The French economy did not fall into recession, unlike Germany. Its real GDP will grow, at least moderately, by 1% in 2023. France is supported by export growth due to the production of transport equipment. In addition, state support measures played a role. As a result, as early as the second quarter of 2023, domestic demand recovered and is now the main driver of growth, the EU report noted.
The negative growth rates of the Baltic economies are related not only to high inflation, but also to the complete breakdown of economic ties with Russia, which have been very close for decades due to common history, geographical proximity and well-built infrastructure.
“For the Baltic countries, the anti-records are actually yet to come, as everything is upside down here – both logistics and partnership agreements for import and export. Overpaying for giving up everything Russian is very expensive for their economies,” says Timofeev.

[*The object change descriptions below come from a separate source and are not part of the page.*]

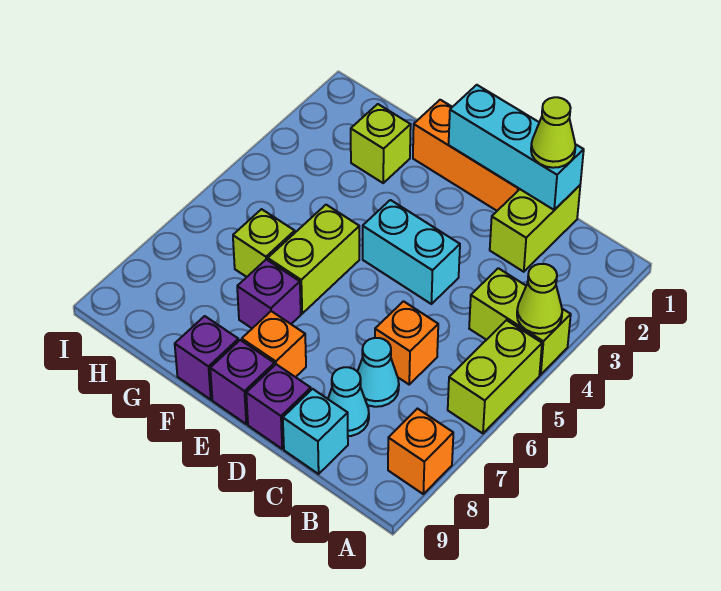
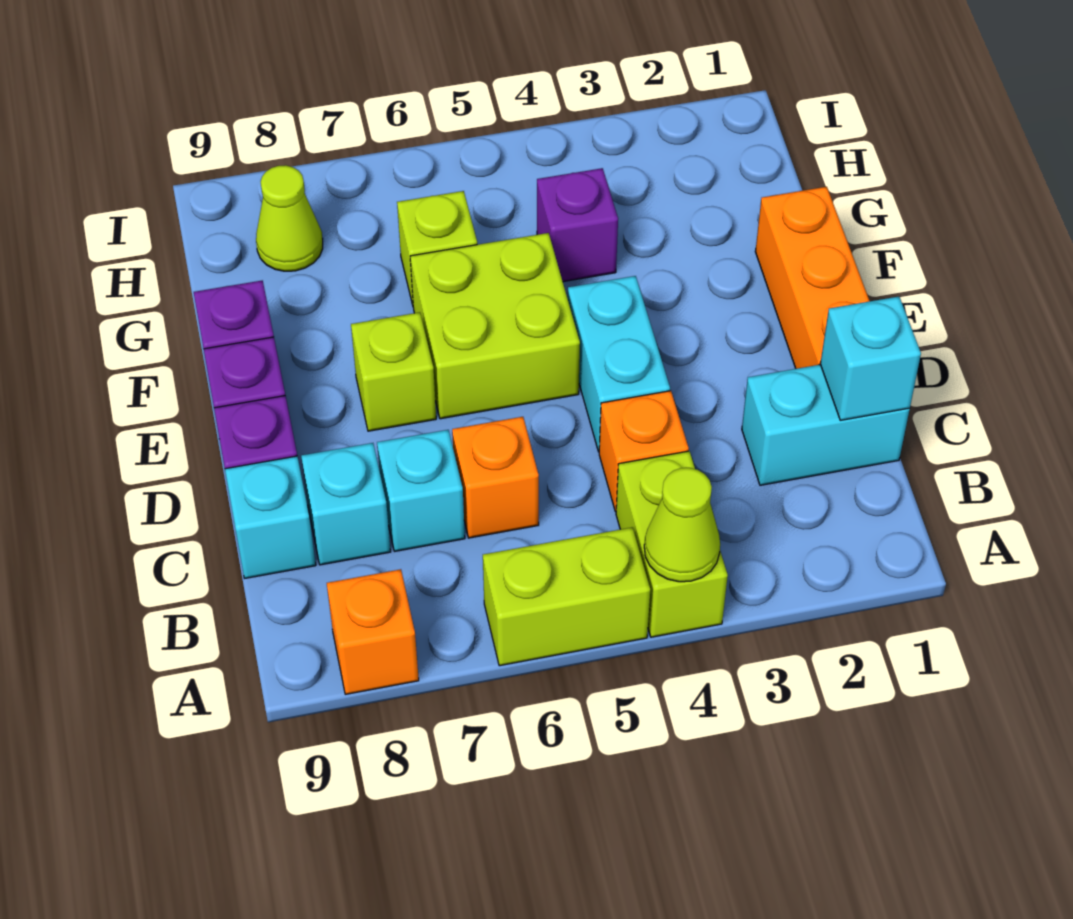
lime 1x2 brick [490,186,580,272] -> cyan 1x2 brick [742,365,910,485]
cyan 1x3 brick [449,85,584,210] -> cyan 1x1 brick [820,297,921,420]
lime 1x1 cone [531,97,575,168] -> lime 1x1 cone moved to [256,165,323,271]
cyan 1x1 cone [358,338,399,407] -> cyan 1x1 brick [377,430,465,551]
cyan 1x1 cone [328,367,369,436] -> cyan 1x1 brick [301,443,391,565]
orange 1x1 brick [242,311,306,377] -> orange 1x1 brick moved to [599,391,689,512]
lime 1x2 brick [268,205,359,314] -> lime 2x2 brick [410,233,580,419]
purple 1x1 brick [237,259,301,328] -> purple 1x1 brick moved to [537,168,618,282]
lime 1x1 brick [351,104,411,183] -> lime 1x1 brick moved to [351,312,436,431]

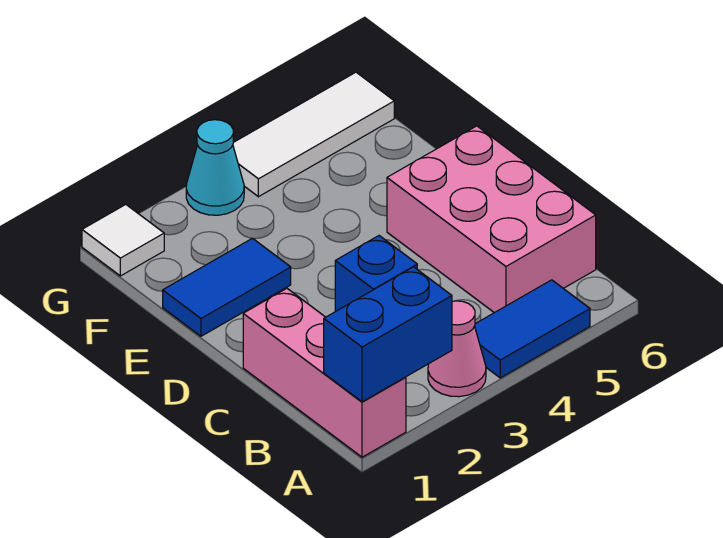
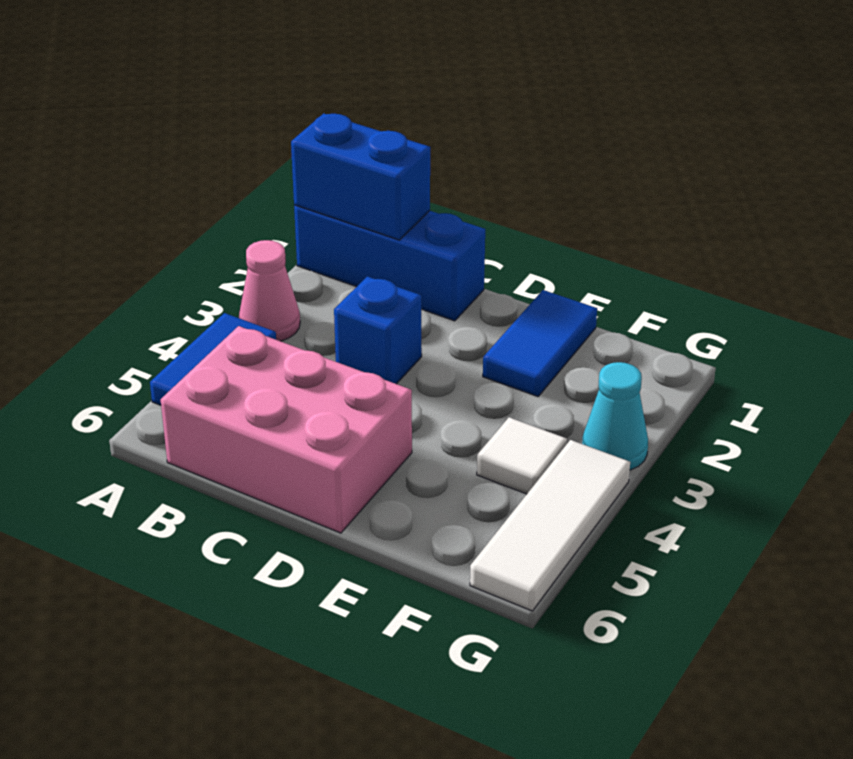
pink 1x3 brick [243,289,406,457] -> blue 1x3 brick [294,205,485,321]
blue 1x2 brick [324,267,452,402] -> blue 1x2 brick turned to [291,113,430,240]
white 1x1 tile [82,205,164,276] -> white 1x1 tile moved to [477,417,567,494]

Thus in Estonia, where the economy will shrink by 2.6%, business is particularly concerned about the decline in both domestic and foreign demand. “Weak demand in the Scandinavian, Baltic and, more recently, German markets has led to a decline in commodity exports. As a result, private investment is very weak and this trend will continue,” the EC report said. Latvia and Lithuania have two main problems: close to double-digit inflation, which is putting pressure on private consumption, and weak exports.

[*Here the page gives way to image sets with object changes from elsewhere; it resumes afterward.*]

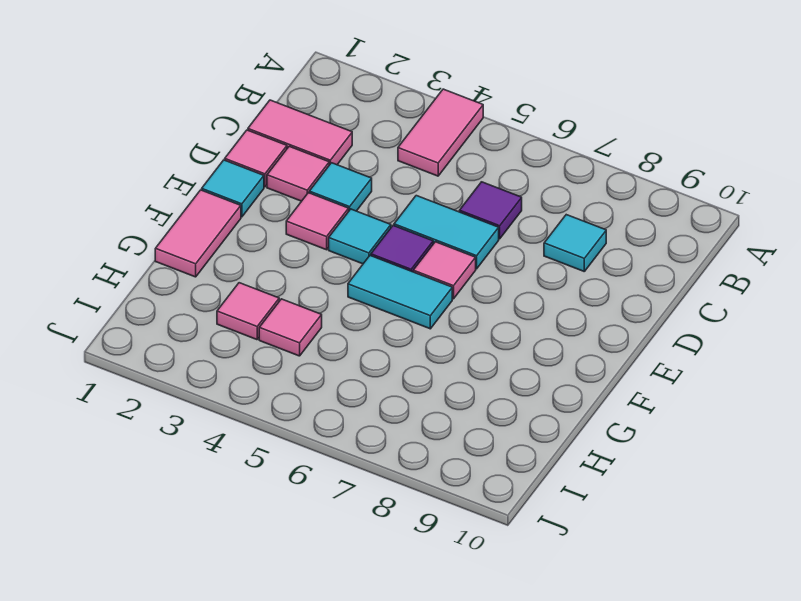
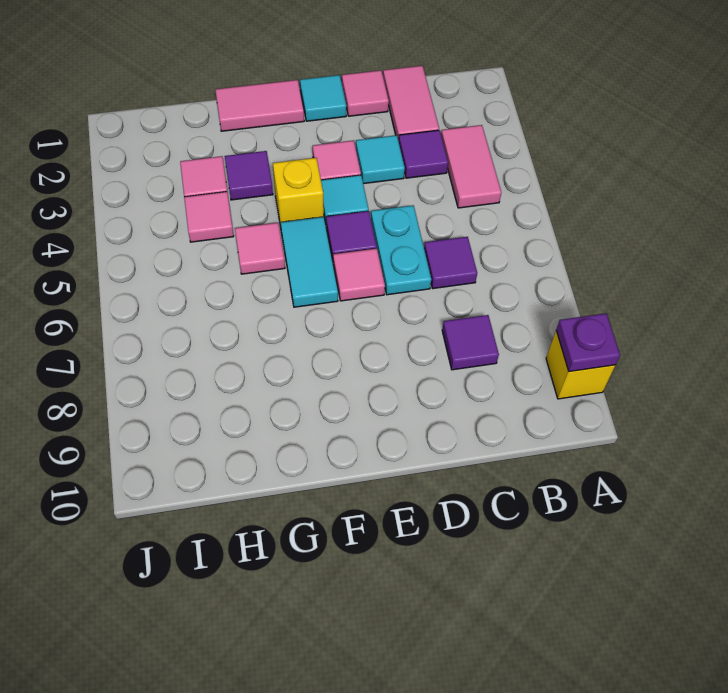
pink 1x2 tile [398,89,483,176] -> pink 1x2 tile turned to [441,125,501,208]
none -> yellow 1x1 brick [546,331,615,399]
none -> purple 1x1 plate [556,313,620,372]
none -> purple 1x1 tile [399,130,448,178]
cyan 1x1 tile [544,215,606,271] -> purple 1x1 tile [442,315,499,370]
pink 1x1 tile [267,146,329,201] -> pink 1x1 tile moved to [235,223,285,274]
cyan 1x2 tile [394,196,499,269] -> cyan 1x2 plate [371,205,431,295]
none -> yellow 1x1 brick [273,158,324,227]
none -> purple 1x1 tile [225,151,273,200]

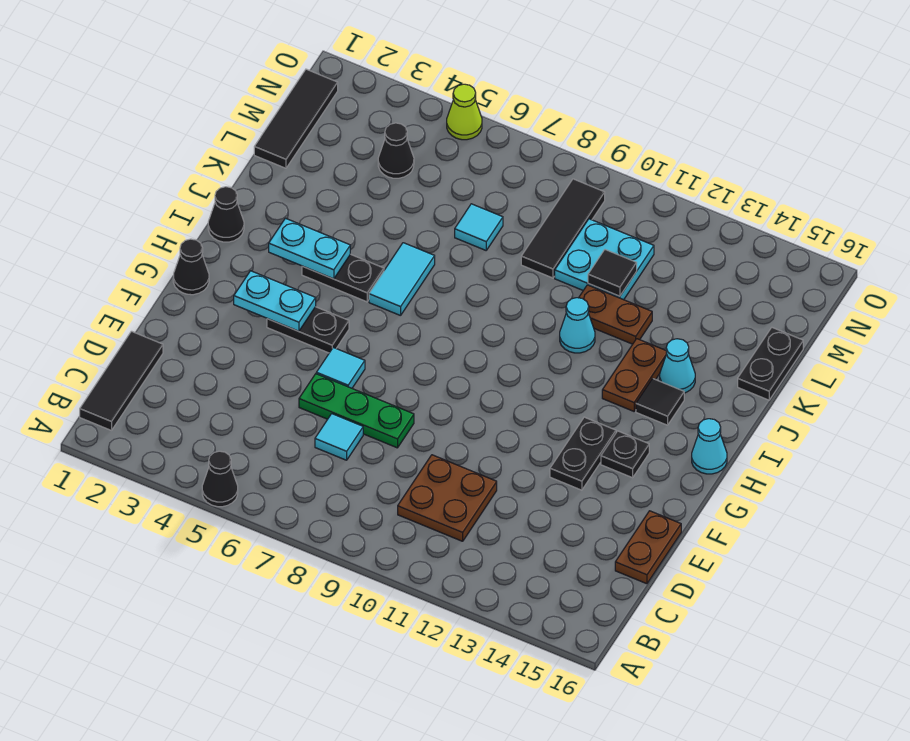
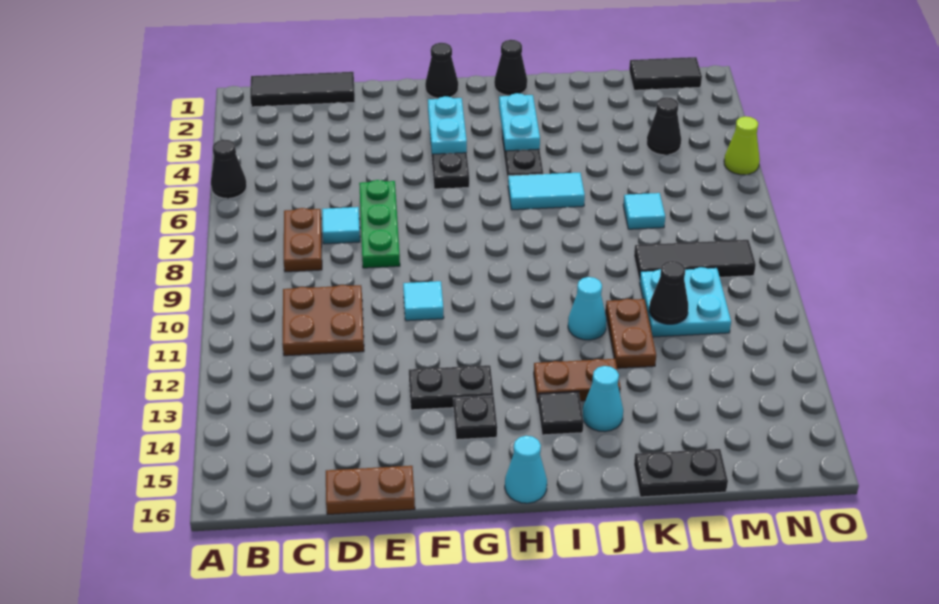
none -> brown 1x2 plate [284,208,322,272]
cyan 1x1 tile [316,347,365,388] -> cyan 1x1 tile moved to [403,281,444,321]
black 1x3 tile [254,69,338,168] -> black 1x2 tile [629,57,702,90]
black 1x1 tile [588,250,637,296] -> black 1x1 cone [649,261,688,324]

“With the increase in the cost of loan capital, the most indebted countries suffer, mainly the European periphery,” notes Evstifeev. Another reason for Europe’s economic problems is related to the aging of the population, notes Timofeev. According to him, the low-skilled migrants who flood the EU cannot satisfy the economy’s needs for highly qualified personnel. In addition, government social spending on migrants is also growing.
The European Commission hopes that European economies are already close to the bottom and will be able to push back from it next year to show growth. “For now, everyone is looking for the ‘bottom’ and only the low base of 2023 will show ‘positive growth,'” believes Timofeev.
The conflict in the Middle East and the protracted conflict in Ukraine also add to the tension. Any restrictions on oil and gas supplies due to these conflicts will mean shortages in European markets, rising prices and a new energy crisis. The EC is aware of this danger. “The impact of the Middle East crisis on energy markets has so far been contained, but there is a risk of energy supply disruptions, which could potentially have a significant impact on energy prices, global production and general price levels,” the EC document said.
And in Ukraine at any time (for various reasons) they can stop the supply of Russian gas and oil through the respective pipelines that pass through Ukrainian territory.